Exercise objective. Render every line of the rows below as a Markdown table with the columns No and Line, numbering each line and skipping blank lines. Leave the pictures out.

Provided data.
_ _ _ _ _

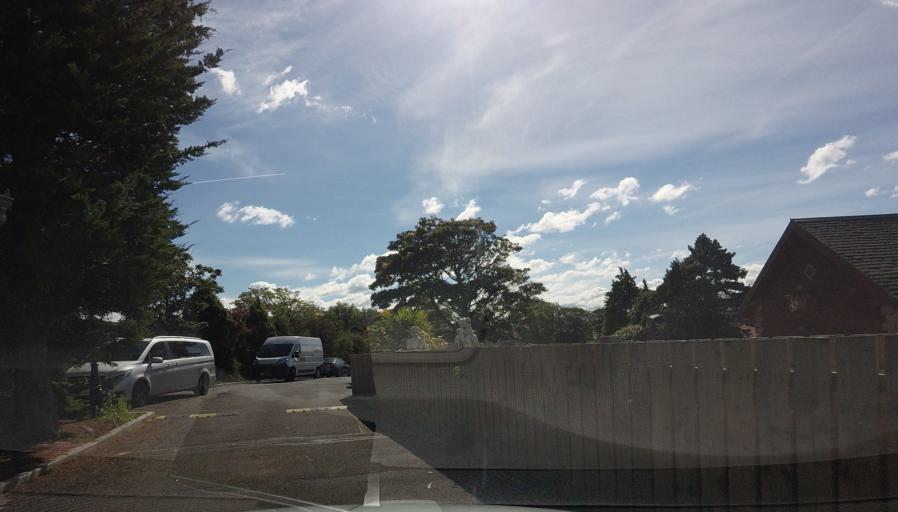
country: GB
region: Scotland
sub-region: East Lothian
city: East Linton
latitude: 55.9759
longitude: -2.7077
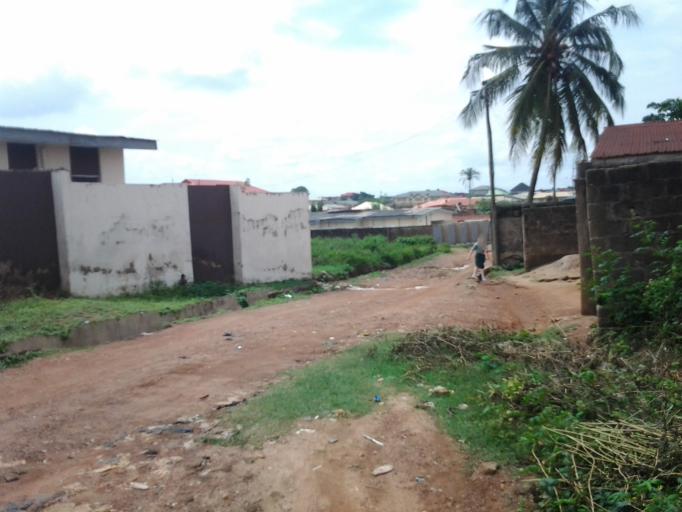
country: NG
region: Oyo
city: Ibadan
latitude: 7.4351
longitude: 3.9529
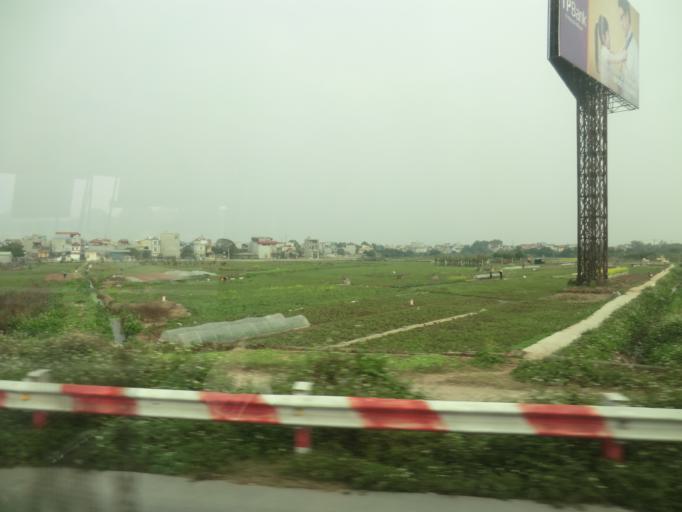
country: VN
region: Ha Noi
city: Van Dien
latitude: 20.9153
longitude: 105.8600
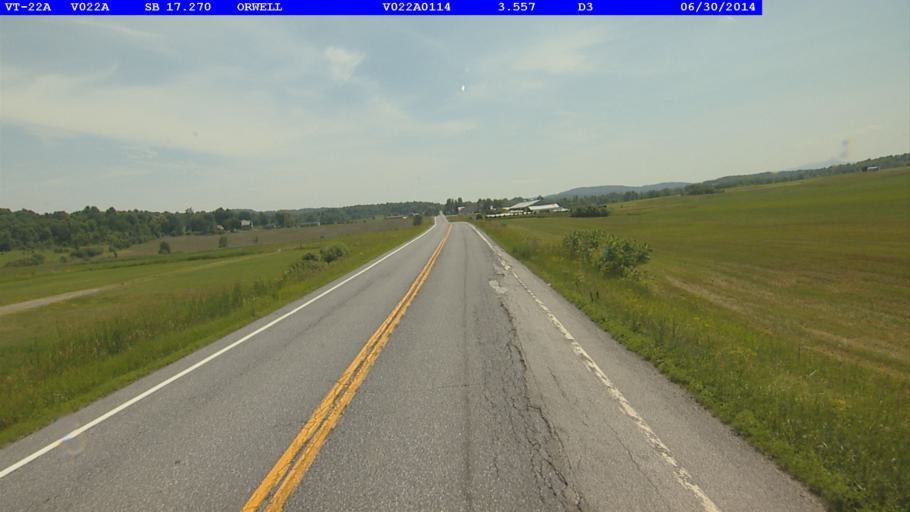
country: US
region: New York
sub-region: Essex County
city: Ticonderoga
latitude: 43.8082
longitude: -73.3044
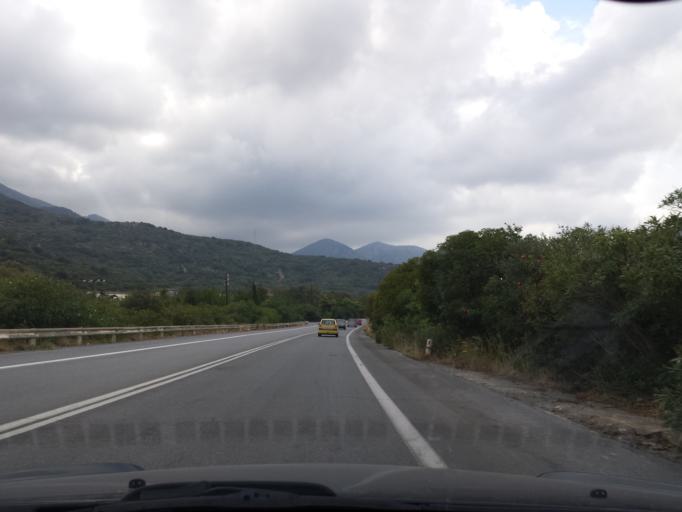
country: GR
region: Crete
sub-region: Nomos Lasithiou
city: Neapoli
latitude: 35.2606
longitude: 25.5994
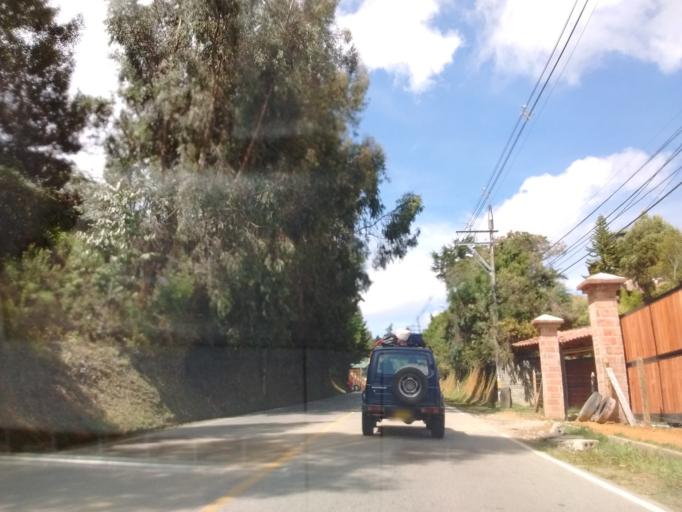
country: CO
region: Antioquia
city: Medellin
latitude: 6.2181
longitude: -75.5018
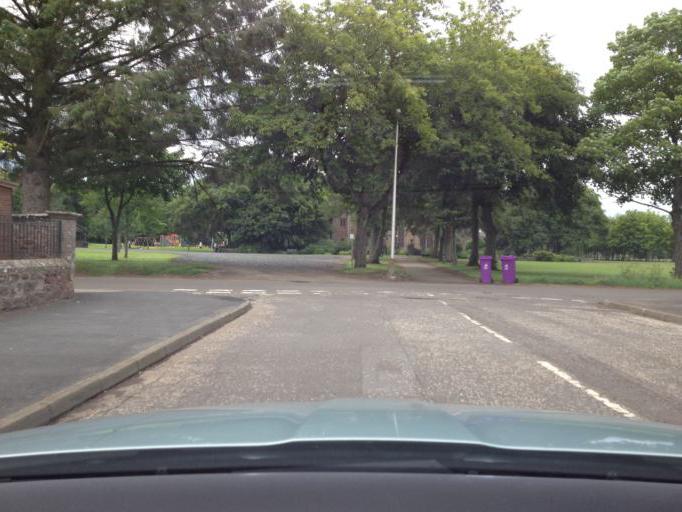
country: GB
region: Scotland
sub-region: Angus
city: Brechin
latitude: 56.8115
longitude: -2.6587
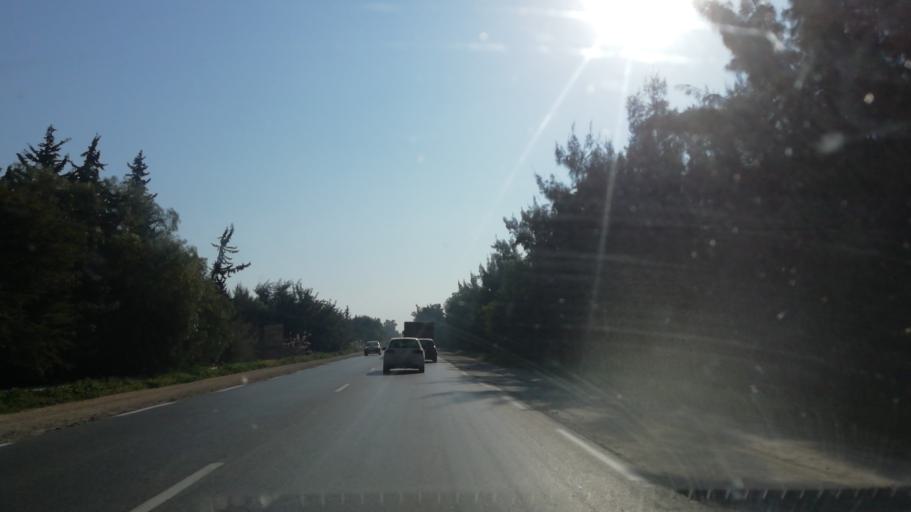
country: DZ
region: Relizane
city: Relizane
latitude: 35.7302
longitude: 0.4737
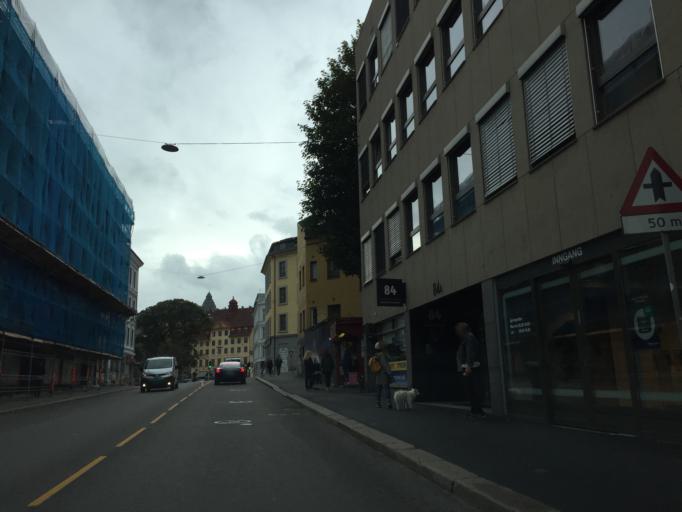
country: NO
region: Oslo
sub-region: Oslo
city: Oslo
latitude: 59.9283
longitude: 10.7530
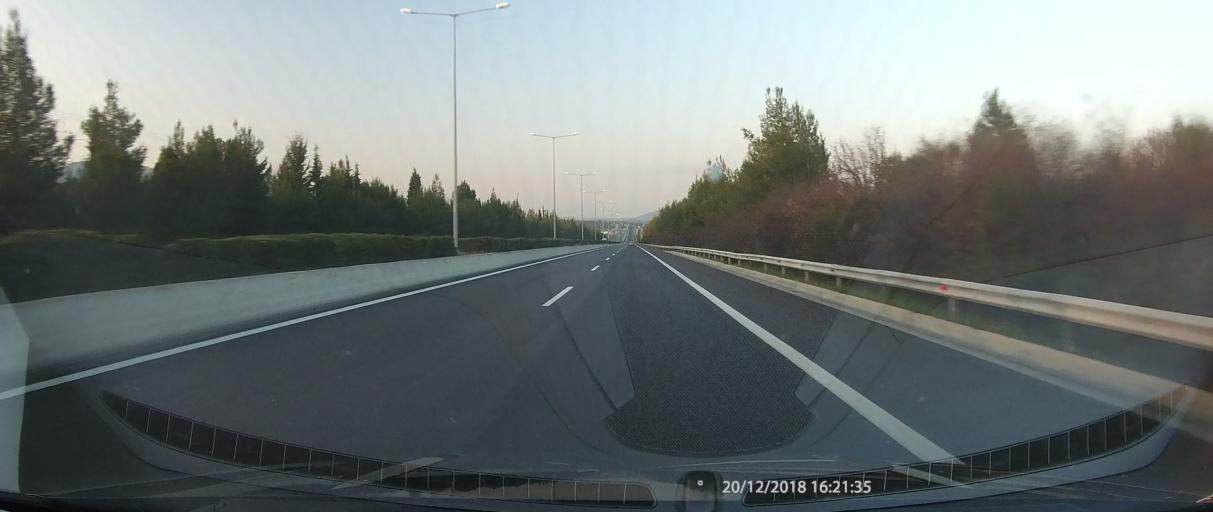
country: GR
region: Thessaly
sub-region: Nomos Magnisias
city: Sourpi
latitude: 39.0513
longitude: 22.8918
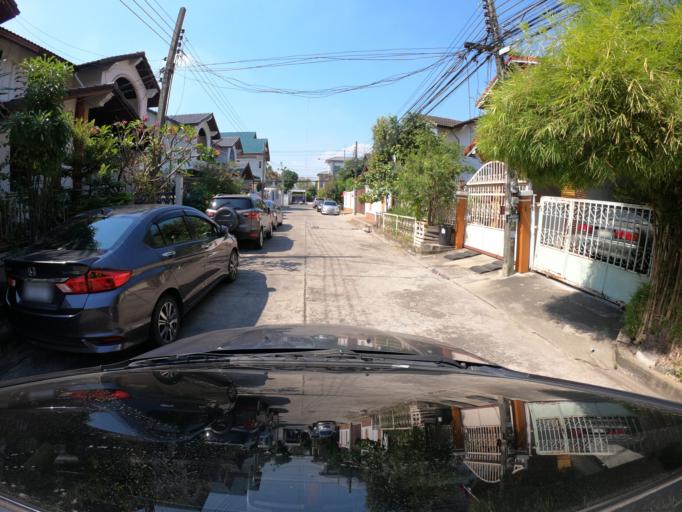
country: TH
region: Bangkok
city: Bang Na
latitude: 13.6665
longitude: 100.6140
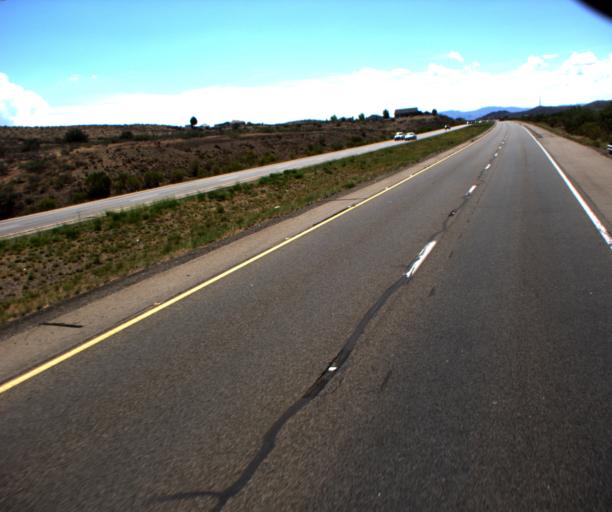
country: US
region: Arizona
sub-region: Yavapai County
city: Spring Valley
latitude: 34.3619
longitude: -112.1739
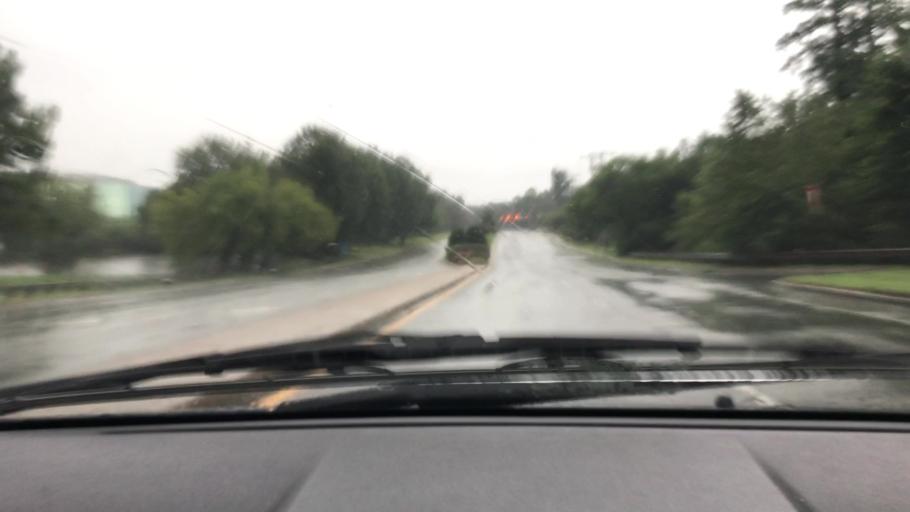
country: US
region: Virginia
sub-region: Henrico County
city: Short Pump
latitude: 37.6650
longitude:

_ _ _ _ _

Answer to this problem.
| No | Line |
|---|---|
| 1 | country: GB |
| 2 | region: Scotland |
| 3 | sub-region: East Lothian |
| 4 | city: East Linton |
| 5 | latitude: 55.9759 |
| 6 | longitude: -2.7077 |
| 7 | country: NG |
| 8 | region: Oyo |
| 9 | city: Ibadan |
| 10 | latitude: 7.4351 |
| 11 | longitude: 3.9529 |
| 12 | country: VN |
| 13 | region: Ha Noi |
| 14 | city: Van Dien |
| 15 | latitude: 20.9153 |
| 16 | longitude: 105.8600 |
| 17 | country: US |
| 18 | region: New York |
| 19 | sub-region: Essex County |
| 20 | city: Ticonderoga |
| 21 | latitude: 43.8082 |
| 22 | longitude: -73.3044 |
| 23 | country: GR |
| 24 | region: Crete |
| 25 | sub-region: Nomos Lasithiou |
| 26 | city: Neapoli |
| 27 | latitude: 35.2606 |
| 28 | longitude: 25.5994 |
| 29 | country: CO |
| 30 | region: Antioquia |
| 31 | city: Medellin |
| 32 | latitude: 6.2181 |
| 33 | longitude: -75.5018 |
| 34 | country: GB |
| 35 | region: Scotland |
| 36 | sub-region: Angus |
| 37 | city: Brechin |
| 38 | latitude: 56.8115 |
| 39 | longitude: -2.6587 |
| 40 | country: DZ |
| 41 | region: Relizane |
| 42 | city: Relizane |
| 43 | latitude: 35.7302 |
| 44 | longitude: 0.4737 |
| 45 | country: NO |
| 46 | region: Oslo |
| 47 | sub-region: Oslo |
| 48 | city: Oslo |
| 49 | latitude: 59.9283 |
| 50 | longitude: 10.7530 |
| 51 | country: GR |
| 52 | region: Thessaly |
| 53 | sub-region: Nomos Magnisias |
| 54 | city: Sourpi |
| 55 | latitude: 39.0513 |
| 56 | longitude: 22.8918 |
| 57 | country: TH |
| 58 | region: Bangkok |
| 59 | city: Bang Na |
| 60 | latitude: 13.6665 |
| 61 | longitude: 100.6140 |
| 62 | country: US |
| 63 | region: Arizona |
| 64 | sub-region: Yavapai County |
| 65 | city: Spring Valley |
| 66 | latitude: 34.3619 |
| 67 | longitude: -112.1739 |
| 68 | country: US |
| 69 | region: Virginia |
| 70 | sub-region: Henrico County |
| 71 | city: Short Pump |
| 72 | latitude: 37.6650 |
| 73 | longitude: |